> _INSTRUCTION A_
Gather every line of the entries that contains the string "kern", copying each line in full.

Beginning with the resignation of Vice President Agnew, the Office of Legal
Counsel of the U.S. Justice Department has long adhered to its official opinion
that "only the House of Representatives has the authority to bring charges of
criminal misconduct [against a sitting President] through the constitutionally
sanctioned process of impeachment." A Sitting President's Amenability to
Indictment and Criminal Prosecution, U.S. Dept. of Justice, Office of Legal
Counsel, Oct. 16, 2000, 2000 WL 33711291.  The Justice Department's official
position "has a very distinguished, and bipartisan, pedigree." Akhil Reed Amar,
On Prosecuting Presidents, 27 Hofstra L. Rev. 671, 672 (1999), citing The
Federalist No. 69, at 232 (Alexander Hamilton); The Federalist No. 77, at 284,
299 (Alexander Hamilton); 3 Joseph Story, Commentaries on the Constitution of
the United States §814, at 579 (1833).

> _RECORDS SHOWN_
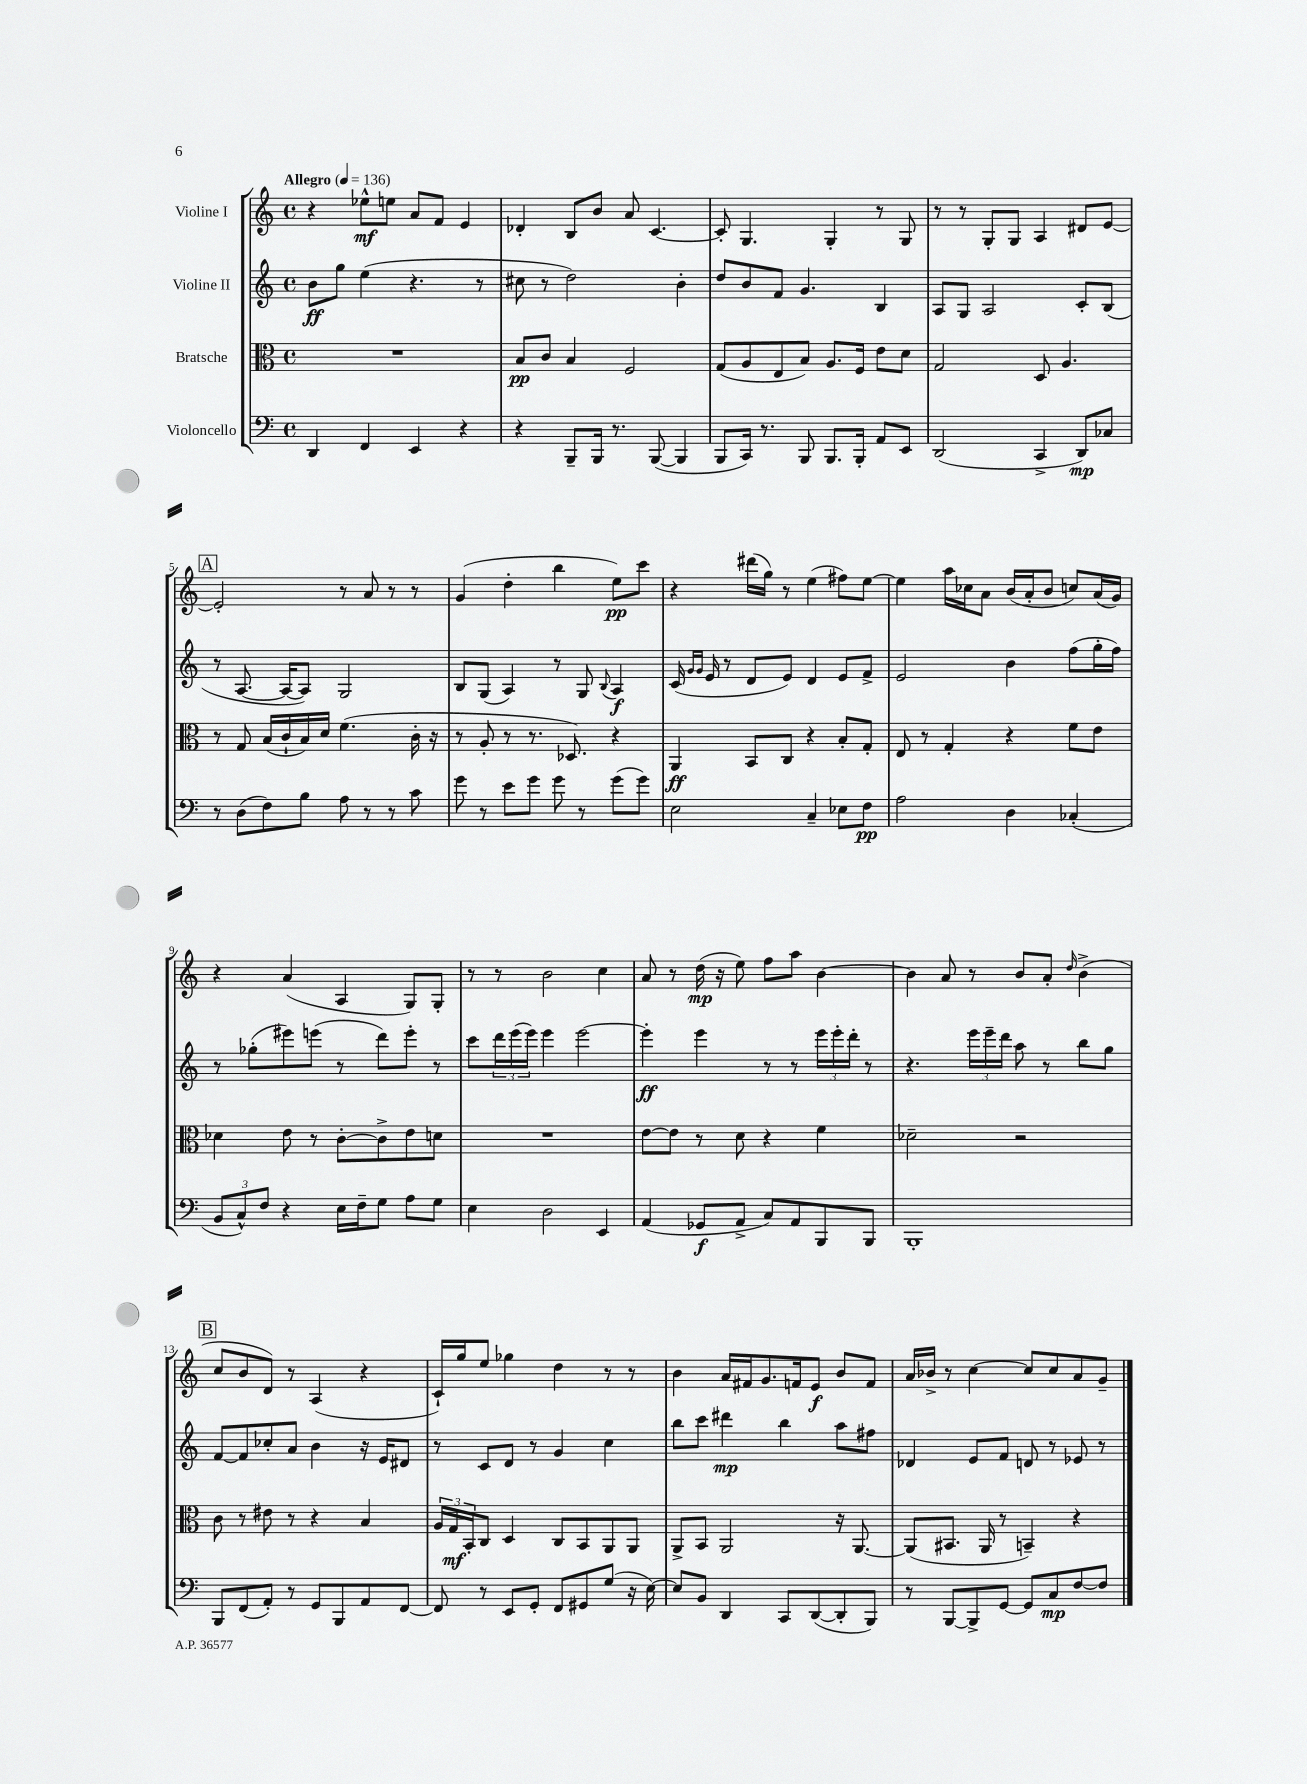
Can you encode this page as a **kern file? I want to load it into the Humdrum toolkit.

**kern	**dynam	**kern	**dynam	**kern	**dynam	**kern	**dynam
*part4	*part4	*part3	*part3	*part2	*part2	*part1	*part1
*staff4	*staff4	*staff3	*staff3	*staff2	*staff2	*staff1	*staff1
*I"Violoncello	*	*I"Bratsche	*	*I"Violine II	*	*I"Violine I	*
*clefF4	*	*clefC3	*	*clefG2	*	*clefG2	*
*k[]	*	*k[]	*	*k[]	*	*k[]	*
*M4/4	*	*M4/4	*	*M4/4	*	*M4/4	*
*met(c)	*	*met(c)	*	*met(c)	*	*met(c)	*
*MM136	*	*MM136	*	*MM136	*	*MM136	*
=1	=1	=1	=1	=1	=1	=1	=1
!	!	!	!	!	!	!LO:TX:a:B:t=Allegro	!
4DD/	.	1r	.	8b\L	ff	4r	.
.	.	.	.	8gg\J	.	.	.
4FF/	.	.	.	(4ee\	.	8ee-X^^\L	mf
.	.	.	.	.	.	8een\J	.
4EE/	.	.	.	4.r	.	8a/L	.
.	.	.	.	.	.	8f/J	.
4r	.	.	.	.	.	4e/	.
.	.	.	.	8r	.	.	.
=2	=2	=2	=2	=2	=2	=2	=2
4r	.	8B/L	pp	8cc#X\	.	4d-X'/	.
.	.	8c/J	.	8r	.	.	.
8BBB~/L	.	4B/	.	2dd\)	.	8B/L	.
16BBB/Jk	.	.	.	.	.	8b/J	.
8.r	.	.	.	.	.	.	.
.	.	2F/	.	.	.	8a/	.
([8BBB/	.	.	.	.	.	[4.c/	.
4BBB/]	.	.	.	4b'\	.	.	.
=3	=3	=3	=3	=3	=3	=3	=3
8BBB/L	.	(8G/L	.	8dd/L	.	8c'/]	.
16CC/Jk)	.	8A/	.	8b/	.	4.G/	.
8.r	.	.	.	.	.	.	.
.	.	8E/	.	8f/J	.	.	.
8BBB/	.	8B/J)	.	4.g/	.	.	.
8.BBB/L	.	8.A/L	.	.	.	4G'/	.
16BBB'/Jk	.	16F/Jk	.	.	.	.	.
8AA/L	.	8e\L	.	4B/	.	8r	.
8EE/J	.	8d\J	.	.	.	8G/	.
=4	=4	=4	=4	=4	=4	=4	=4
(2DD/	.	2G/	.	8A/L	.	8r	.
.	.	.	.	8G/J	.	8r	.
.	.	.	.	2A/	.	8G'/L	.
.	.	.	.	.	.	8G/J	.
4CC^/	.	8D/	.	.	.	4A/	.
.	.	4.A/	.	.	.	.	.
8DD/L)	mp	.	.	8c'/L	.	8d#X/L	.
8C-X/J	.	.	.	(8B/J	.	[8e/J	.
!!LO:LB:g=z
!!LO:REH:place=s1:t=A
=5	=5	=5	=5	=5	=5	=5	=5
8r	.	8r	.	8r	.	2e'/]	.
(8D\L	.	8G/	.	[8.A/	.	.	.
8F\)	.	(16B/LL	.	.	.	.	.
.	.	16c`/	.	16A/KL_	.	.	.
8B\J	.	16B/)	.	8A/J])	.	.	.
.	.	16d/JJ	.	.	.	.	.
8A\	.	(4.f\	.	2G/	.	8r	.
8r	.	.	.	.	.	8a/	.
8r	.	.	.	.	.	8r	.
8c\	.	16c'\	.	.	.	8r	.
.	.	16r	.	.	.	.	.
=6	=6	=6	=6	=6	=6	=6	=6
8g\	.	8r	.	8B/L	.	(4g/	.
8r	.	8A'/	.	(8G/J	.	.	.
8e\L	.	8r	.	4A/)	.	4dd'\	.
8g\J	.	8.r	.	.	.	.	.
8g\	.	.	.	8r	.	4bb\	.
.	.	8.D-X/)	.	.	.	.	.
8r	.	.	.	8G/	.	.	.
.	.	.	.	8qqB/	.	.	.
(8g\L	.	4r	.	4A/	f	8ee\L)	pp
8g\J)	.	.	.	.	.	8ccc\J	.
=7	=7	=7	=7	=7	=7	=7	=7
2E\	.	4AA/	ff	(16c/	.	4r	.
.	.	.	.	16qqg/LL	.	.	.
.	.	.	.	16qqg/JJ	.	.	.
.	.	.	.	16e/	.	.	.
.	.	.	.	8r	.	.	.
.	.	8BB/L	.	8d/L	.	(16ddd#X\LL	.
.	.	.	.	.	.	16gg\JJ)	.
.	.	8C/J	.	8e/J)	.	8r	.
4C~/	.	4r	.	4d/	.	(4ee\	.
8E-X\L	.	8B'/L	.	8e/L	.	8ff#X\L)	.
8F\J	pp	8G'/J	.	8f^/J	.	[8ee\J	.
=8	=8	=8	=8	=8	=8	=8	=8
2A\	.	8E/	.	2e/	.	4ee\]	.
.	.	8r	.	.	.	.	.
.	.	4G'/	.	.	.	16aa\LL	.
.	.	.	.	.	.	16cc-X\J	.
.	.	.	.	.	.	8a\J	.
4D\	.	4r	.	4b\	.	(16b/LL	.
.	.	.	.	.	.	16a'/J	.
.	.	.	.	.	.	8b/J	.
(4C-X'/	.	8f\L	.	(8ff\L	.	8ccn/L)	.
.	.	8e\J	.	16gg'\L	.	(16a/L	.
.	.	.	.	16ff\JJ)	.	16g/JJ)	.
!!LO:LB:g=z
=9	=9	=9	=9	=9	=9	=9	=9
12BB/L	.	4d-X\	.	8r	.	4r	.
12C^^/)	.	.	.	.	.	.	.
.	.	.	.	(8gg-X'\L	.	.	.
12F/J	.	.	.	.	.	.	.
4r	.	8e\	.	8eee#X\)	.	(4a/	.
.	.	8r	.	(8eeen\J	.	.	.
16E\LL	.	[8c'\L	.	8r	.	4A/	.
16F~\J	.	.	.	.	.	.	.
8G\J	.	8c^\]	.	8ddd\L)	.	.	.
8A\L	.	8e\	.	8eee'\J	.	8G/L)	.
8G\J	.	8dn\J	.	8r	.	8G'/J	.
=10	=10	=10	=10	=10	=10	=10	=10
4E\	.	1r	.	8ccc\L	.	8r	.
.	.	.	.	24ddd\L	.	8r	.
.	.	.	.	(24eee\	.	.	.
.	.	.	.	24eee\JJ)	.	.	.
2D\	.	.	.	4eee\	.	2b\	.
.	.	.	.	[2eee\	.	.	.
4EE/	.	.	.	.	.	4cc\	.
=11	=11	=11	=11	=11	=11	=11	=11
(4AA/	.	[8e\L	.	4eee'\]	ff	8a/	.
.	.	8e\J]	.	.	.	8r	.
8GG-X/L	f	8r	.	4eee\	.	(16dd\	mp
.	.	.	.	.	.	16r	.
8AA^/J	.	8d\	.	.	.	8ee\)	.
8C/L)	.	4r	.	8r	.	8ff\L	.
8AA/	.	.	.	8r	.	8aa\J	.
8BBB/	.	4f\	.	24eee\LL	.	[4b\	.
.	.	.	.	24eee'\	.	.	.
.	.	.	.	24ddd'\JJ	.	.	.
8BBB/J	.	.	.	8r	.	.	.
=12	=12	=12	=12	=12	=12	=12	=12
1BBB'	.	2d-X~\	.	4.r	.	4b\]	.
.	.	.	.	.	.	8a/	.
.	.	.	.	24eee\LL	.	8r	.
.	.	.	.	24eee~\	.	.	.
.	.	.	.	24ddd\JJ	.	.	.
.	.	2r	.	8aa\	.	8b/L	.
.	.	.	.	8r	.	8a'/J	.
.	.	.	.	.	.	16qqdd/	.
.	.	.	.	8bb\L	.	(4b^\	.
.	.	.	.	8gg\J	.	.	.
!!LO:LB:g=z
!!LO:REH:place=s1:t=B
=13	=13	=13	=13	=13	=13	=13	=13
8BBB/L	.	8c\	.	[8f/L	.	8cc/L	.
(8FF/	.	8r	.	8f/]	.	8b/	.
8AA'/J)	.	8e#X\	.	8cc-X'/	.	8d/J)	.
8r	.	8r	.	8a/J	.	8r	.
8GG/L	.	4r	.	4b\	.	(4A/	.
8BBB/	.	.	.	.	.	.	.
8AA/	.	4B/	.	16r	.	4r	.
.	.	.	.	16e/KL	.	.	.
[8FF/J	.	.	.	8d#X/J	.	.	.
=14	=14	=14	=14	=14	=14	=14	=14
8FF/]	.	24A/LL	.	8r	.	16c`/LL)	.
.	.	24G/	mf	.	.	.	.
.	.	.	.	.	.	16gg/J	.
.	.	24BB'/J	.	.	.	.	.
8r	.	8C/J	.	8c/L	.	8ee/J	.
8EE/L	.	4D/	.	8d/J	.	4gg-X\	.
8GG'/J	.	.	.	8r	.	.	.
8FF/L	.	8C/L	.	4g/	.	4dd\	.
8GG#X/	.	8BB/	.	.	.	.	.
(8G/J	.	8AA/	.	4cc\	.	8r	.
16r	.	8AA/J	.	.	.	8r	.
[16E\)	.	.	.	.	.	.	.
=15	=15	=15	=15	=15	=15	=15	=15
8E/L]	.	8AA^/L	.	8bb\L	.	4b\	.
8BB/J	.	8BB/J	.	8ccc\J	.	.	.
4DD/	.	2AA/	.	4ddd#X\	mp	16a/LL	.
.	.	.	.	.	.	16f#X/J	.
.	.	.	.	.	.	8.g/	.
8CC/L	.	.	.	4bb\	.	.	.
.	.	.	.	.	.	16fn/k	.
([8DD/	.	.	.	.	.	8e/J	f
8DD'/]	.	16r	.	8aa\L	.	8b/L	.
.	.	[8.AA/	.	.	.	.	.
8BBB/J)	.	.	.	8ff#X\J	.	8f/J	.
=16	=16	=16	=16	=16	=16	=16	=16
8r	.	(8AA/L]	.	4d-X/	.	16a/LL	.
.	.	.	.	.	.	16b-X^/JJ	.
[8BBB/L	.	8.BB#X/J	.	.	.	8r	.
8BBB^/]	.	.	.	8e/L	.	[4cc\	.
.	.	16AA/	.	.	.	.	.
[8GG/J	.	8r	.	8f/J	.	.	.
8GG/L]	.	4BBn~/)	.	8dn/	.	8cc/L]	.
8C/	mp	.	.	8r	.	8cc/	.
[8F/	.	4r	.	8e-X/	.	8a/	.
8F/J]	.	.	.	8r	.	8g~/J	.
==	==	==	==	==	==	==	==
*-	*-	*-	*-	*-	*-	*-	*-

> _INSTRUCTION B_
Translate this sentence from the passage on prosecuting a sitting President into Spanish: "The Justice Department's official position 'has a very distinguished, and bipartisan, pedigree.'"

> _PROBLEM SOLUTION A_
Can you encode this page as a **kern file? I want to load it into the Humdrum toolkit.
**kern	**dynam	**kern	**dynam	**kern	**dynam	**kern	**dynam

> _PROBLEM SOLUTION B_
La posición oficial del Departamento de Justicia «tiene un linaje muy distinguido, y bipartidista».